ABRS 6-3-2013 LJN BZ3391 Van een vreemdeling is een verblijfsvergunning ingetrokken. Die beslissing wordt na bezwaar herroepen. De vreemdeling heeft als gevolg daarvan gedurende twee jaren geen toegang gehad tot Nederland. Hij vraagt om vergoeding van de schade die hij daardoor geleden heeft. De minister wijst de vordering af en beroept zich op verjaring. De vraag is of dit beginsel van verjaring ook in het bestuursrecht geldt. De Afdeling overweegt als volgt.

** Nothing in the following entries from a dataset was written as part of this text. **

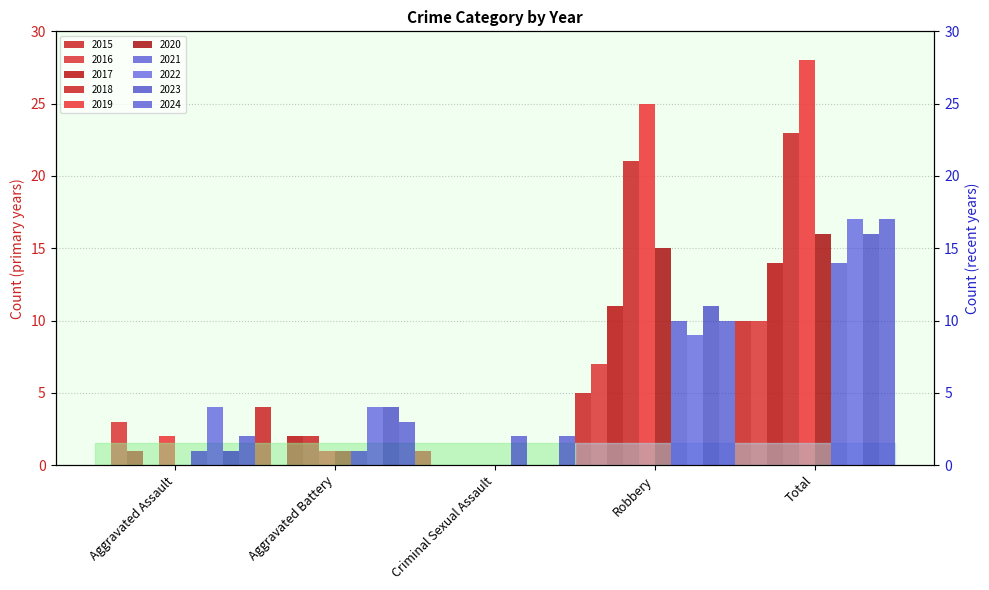

What is the value of the 2018 bar at the 5th from the left?

23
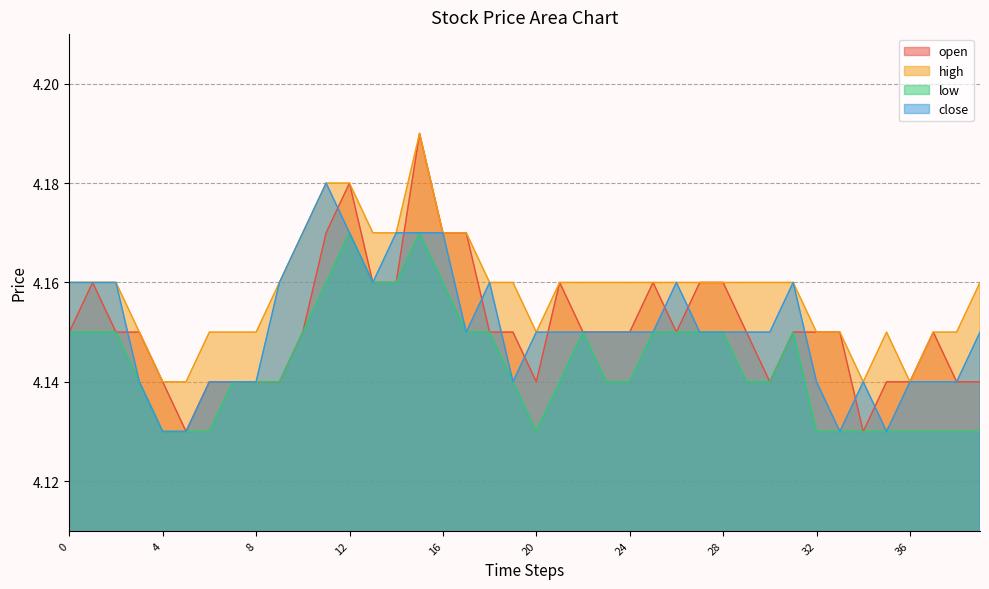

At 30, list the series in order from smallest to largest.

open, low, close, high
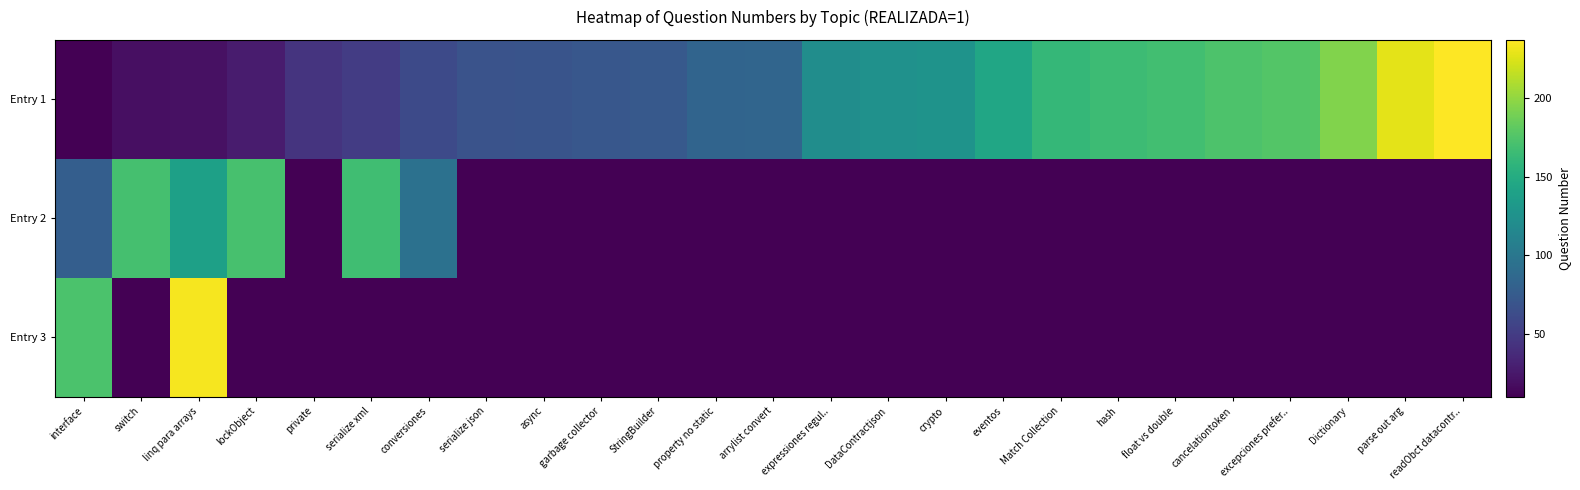

Which series has the widest spread of values?

Entry 1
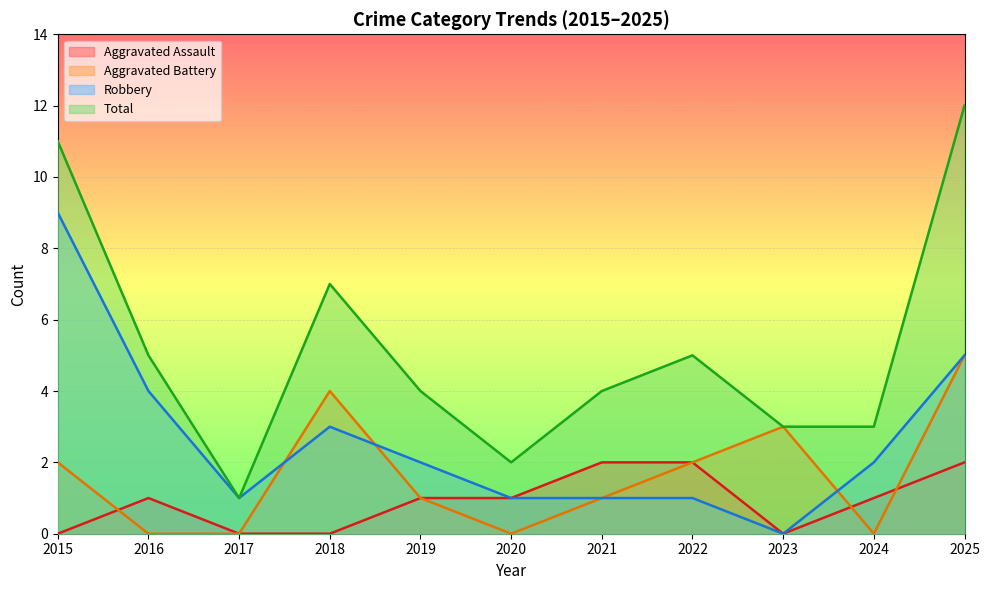

What is the maximum value for Robbery?

9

“5.1. Zoals de Afdeling eerder heeft overwogen (onder meer uitspraak van 3 juli 2002 in zaak nr. 200100019/1 JB 2002/242), kan bij de beoordeling van de verjaring van een vordering tot vergoeding van schade, gebaseerd op een onrechtmatige daad van een bestuursorgaan, aansluiting worden gezocht bij het civiele recht. Uit een oogpunt van rechtszekerheid dient er daarbij vanuit te worden gegaan dat de in artikel 3:310, eerste lid, van het Burgerlijk Wetboek gestelde verjaringstermijn van vijf jaren een aanvang neemt op het tijdstip, waarop de onrechtmatigheid van het besluit, waarop het verzoek is gegrond, onherroepelijk vast staat.

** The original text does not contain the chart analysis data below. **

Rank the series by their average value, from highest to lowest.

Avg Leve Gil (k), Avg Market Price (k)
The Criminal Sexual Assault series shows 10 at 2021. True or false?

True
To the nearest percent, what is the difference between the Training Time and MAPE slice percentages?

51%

De onrechtmatigheid van het besluit van 23 februari 2004 is met dat van 2 augustus 2007 komen vast te staan. [appellant] heeft zijn verzoek om vergoeding van schade als gevolg van het eerste besluit binnen vijf jaren na het tweede ingediend. De rechtbank heeft dan ook ten onrechte overwogen dat de vordering ingevolge artikel 3:310, eerste lid, van het Burgerlijk Wetboek is verjaard.”